**Passage**:
Participants in the 2012 Advanced Test Reactor National Scientific User Facility Users Week, held at Idaho National Laboratory in June. | Photo courtesy of the Idaho National Laboratory

At an Internet café, patrons pay money to use computers and connect to the Internet. That’s what Advanced Test Reactor National Scientific User Facility Program (ATR NSUF) does for nuclear research.

Nuclear scientists can jump on a host of nuclear research machines and test new ideas through a network of unique facilities throughout the country.

The Idaho National Laboratory (INL)-based program works by connecting university teams with a national network of partners. Students and researchers can then access information on nuclear research reactors and other unique facilities to conduct promising experiments. Then, teams can conduct their research at facilities in one of two national labs and/or at one of eight university partners around the country.

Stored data

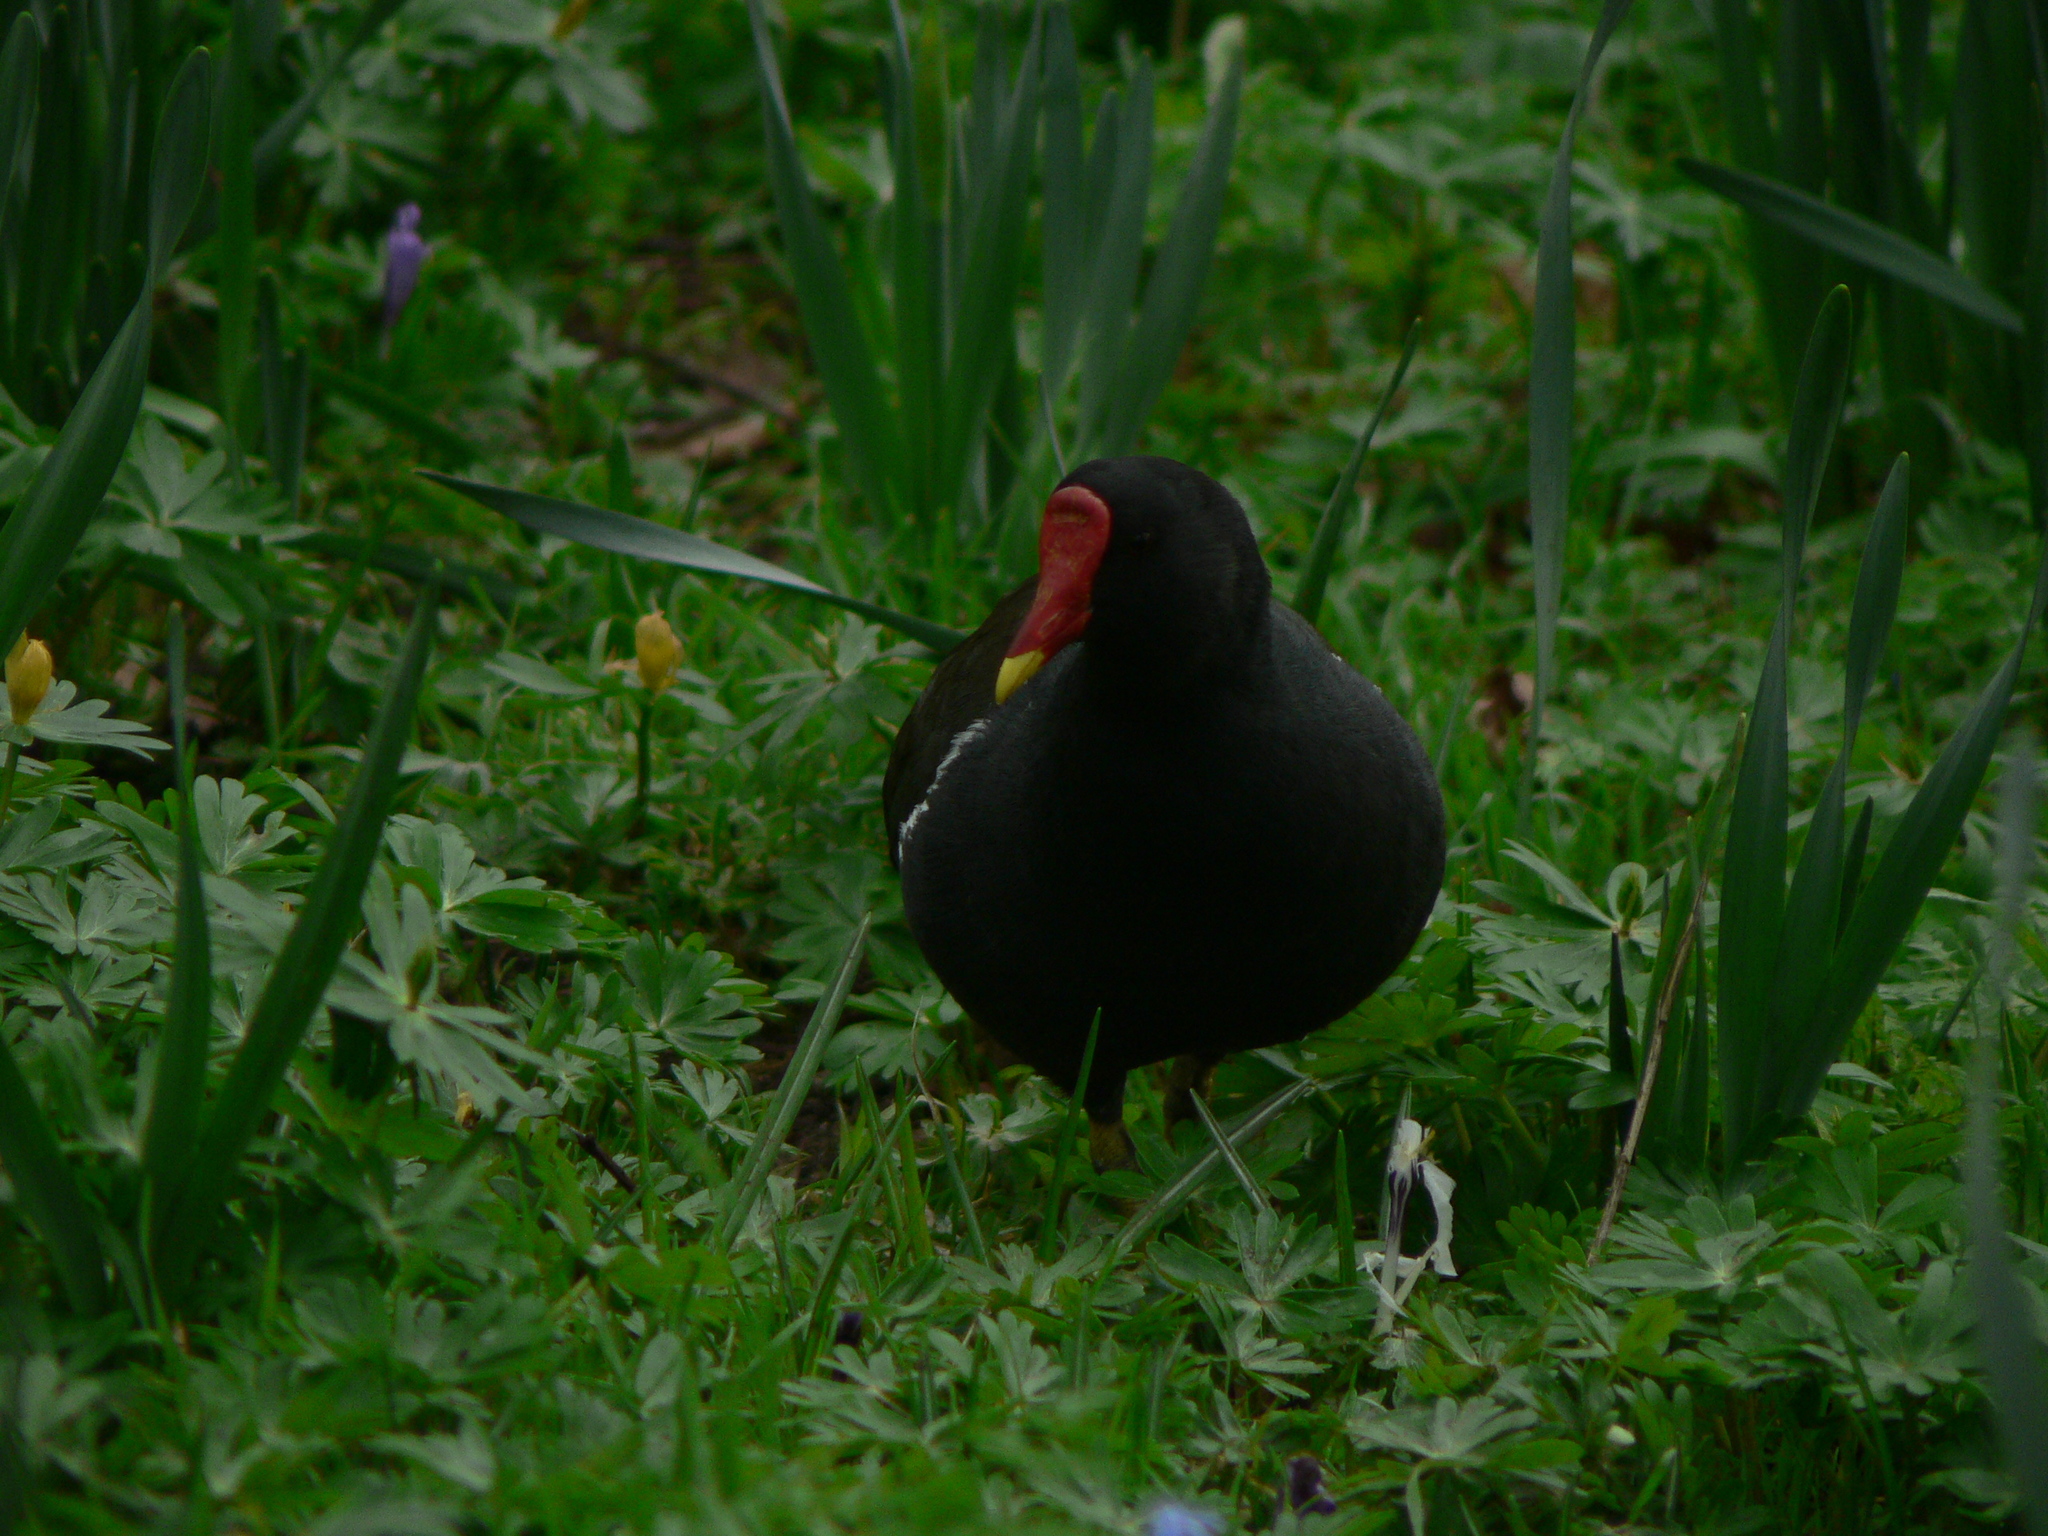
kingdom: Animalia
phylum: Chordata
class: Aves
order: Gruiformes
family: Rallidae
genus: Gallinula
--
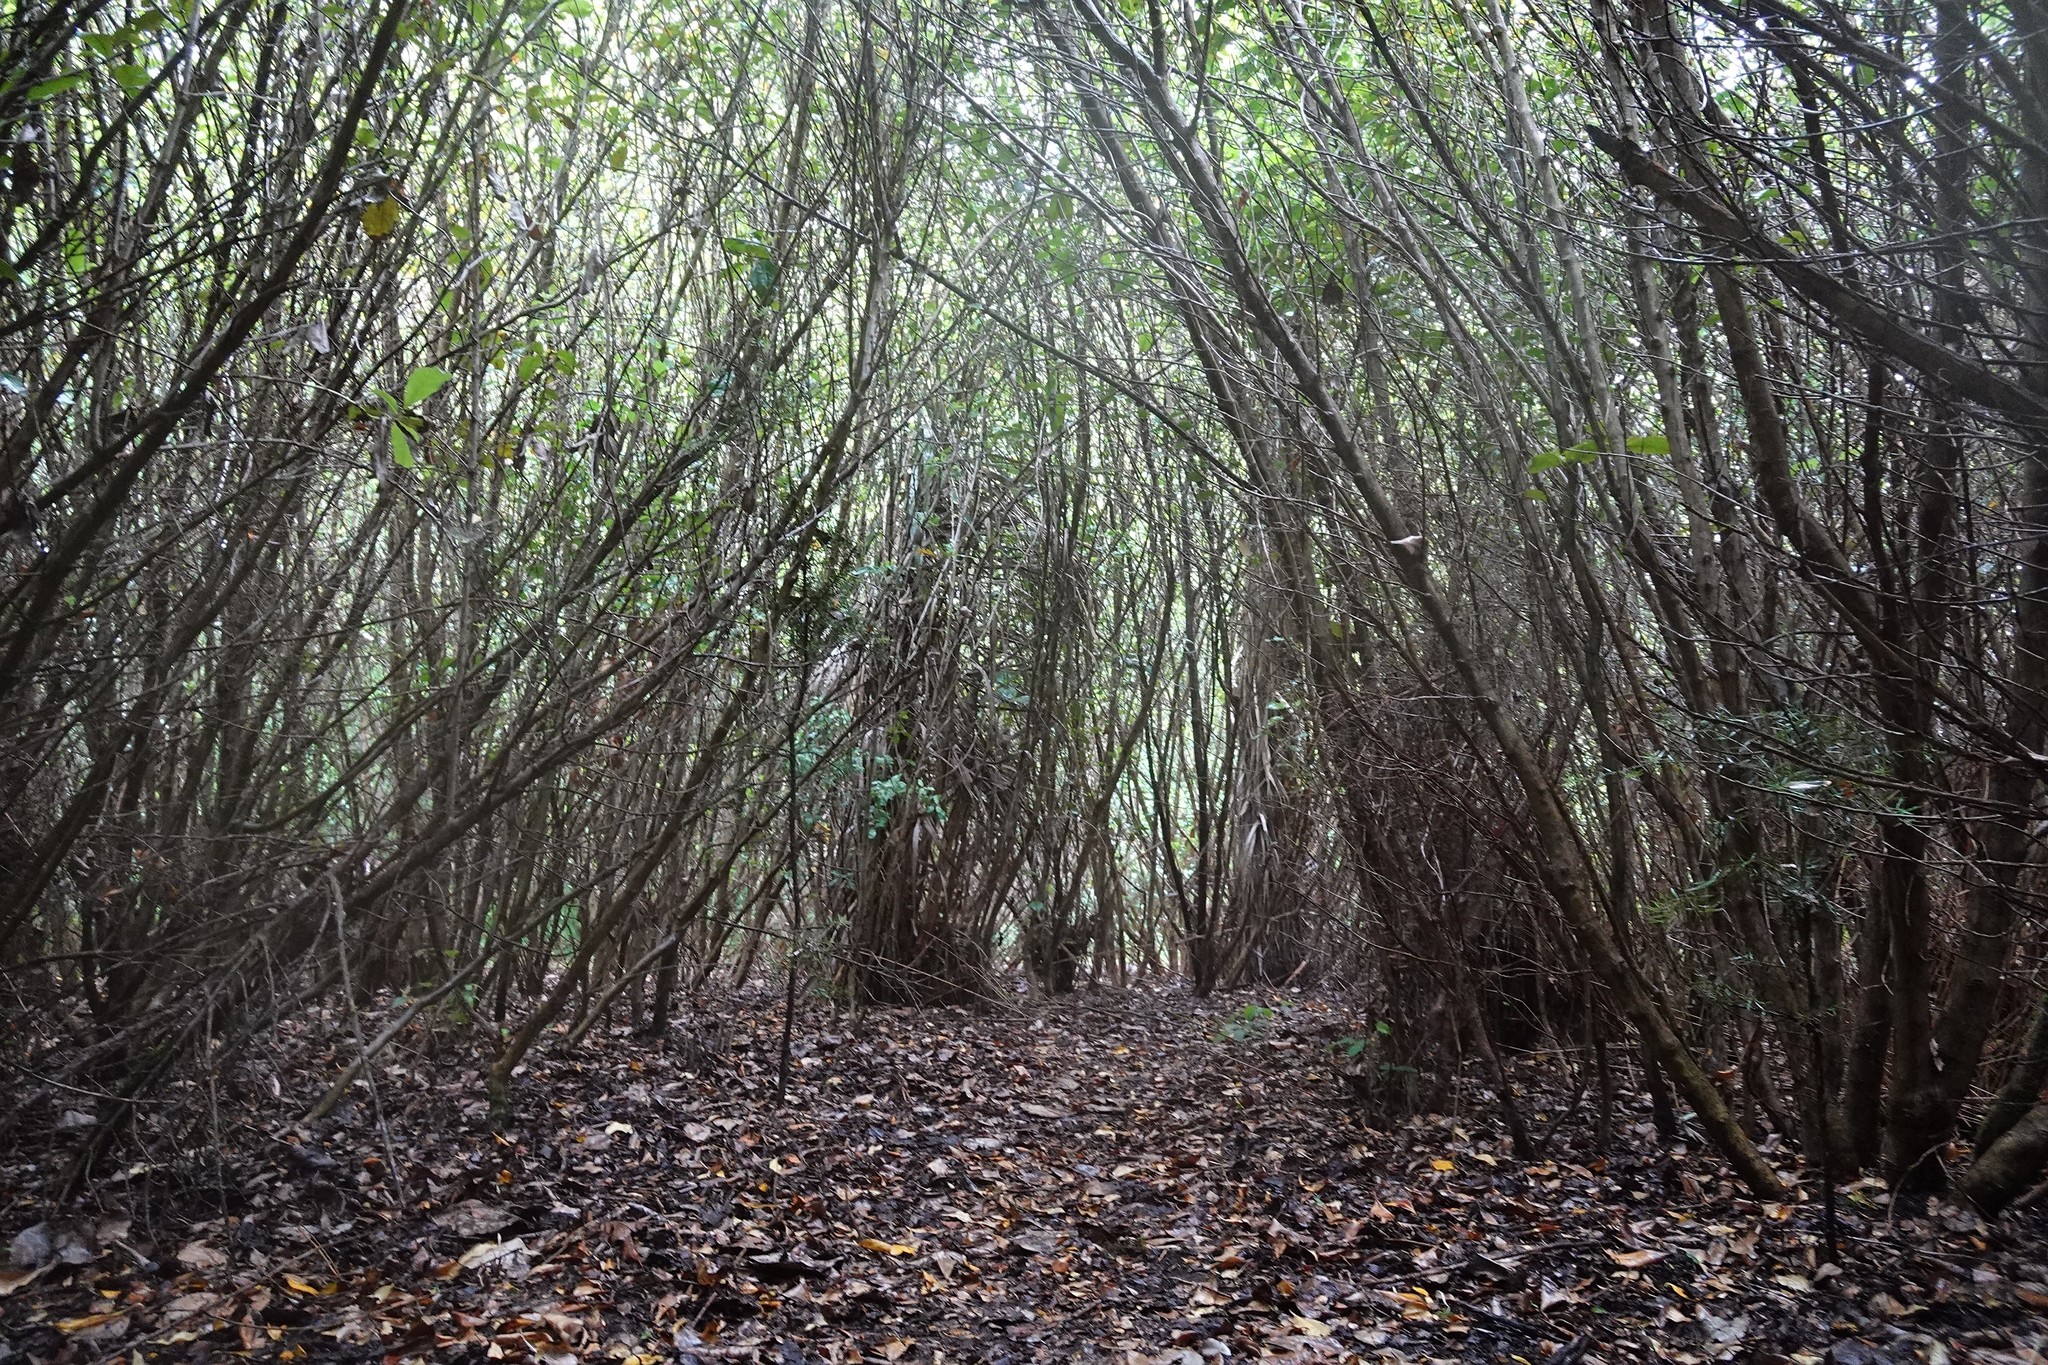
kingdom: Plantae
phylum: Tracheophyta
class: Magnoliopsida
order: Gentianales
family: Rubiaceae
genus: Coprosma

**Task**: Reproduce word for word the section of the ATR NSUF passage that begins with the words "At an Internet" and ends with "throughout the country.". Draw only on the passage about the ATR NSUF program, not on the rows.

**Correct result**:
At an Internet café, patrons pay money to use computers and connect to the Internet. That’s what Advanced Test Reactor National Scientific User Facility Program (ATR NSUF) does for nuclear research.

Nuclear scientists can jump on a host of nuclear research machines and test new ideas through a network of unique facilities throughout the country.